◆ Tasks and exercises
[a] In one to three sentences, explain what purpose the excerpt on the OECD pension guidelines gives for the international standards in the Guidelines for Pension Fund Governance.
[b] From the excerpt on the OECD pension guidelines, quote the stretch from "The Guidelines for" through "global financial crisis.".

◆ Excerpt to read
──────────────────────────────

Last updated: 20 July 2009

 

On 7 July 2009, the Organisation for Economic Co-operation and Development (OECD) published an updated version of its Guidelines for Pension Fund Governance. The OECD is an international organization whose goals are to promote economic stability and democracy in its 30-member countries and also in developing countries. It provides a setting in which governments can compare policy experiences, seek answers to common problems, identify good practices and coordinate domestic and international policies.

 

The Guidelines for Pension Fund Governance set “international standards for the governance of private pension funds, in view of protecting people’s pensions from mismanagement and fraud."

 

To some extent, the revisions recognize regulatory or best practice approaches that have developed in a number of jurisdictions since the OECD’s 2002 and 2005 guidelines were issued. However, they also reflect the current focus on the corporate governance failures that contributed to the 2008 / 2009 global financial crisis.

──────────────────────────────

◆ Data

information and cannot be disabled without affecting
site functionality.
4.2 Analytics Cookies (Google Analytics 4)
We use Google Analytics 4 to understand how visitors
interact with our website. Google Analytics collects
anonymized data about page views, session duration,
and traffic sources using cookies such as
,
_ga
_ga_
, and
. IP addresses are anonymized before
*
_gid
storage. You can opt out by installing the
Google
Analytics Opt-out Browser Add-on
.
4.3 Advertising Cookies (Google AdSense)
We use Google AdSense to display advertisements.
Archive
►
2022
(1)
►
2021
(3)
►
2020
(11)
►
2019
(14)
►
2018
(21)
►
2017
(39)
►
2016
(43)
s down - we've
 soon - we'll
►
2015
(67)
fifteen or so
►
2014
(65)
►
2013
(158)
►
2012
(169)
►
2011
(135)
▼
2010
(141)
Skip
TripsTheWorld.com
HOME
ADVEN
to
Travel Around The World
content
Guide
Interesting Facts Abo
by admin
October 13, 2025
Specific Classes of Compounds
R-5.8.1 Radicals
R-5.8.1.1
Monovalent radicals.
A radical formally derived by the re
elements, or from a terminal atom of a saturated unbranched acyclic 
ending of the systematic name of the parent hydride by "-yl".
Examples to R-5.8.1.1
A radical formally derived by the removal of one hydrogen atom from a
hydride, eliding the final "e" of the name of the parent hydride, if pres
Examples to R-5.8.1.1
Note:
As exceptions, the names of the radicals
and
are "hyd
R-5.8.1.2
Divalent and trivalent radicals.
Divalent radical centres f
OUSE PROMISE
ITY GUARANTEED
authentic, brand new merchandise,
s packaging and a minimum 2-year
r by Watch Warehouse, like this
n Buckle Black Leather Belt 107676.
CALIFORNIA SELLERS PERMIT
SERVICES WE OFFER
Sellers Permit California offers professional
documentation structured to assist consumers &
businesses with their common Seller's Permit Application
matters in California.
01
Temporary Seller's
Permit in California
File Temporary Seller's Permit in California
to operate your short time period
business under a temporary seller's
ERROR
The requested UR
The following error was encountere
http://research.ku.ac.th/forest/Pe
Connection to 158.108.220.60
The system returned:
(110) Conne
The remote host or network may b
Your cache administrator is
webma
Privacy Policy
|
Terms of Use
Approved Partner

──────────────────────────────

◆ Expected responses
[a] The Guidelines set international standards for the governance of private pension funds in order to protect people's pensions from mismanagement and fraud.

[b]
The Guidelines for Pension Fund Governance set “international standards for the governance of private pension funds, in view of protecting people’s pensions from mismanagement and fraud."

 

To some extent, the revisions recognize regulatory or best practice approaches that have developed in a number of jurisdictions since the OECD’s 2002 and 2005 guidelines were issued. However, they also reflect the current focus on the corporate governance failures that contributed to the 2008 / 2009 global financial crisis.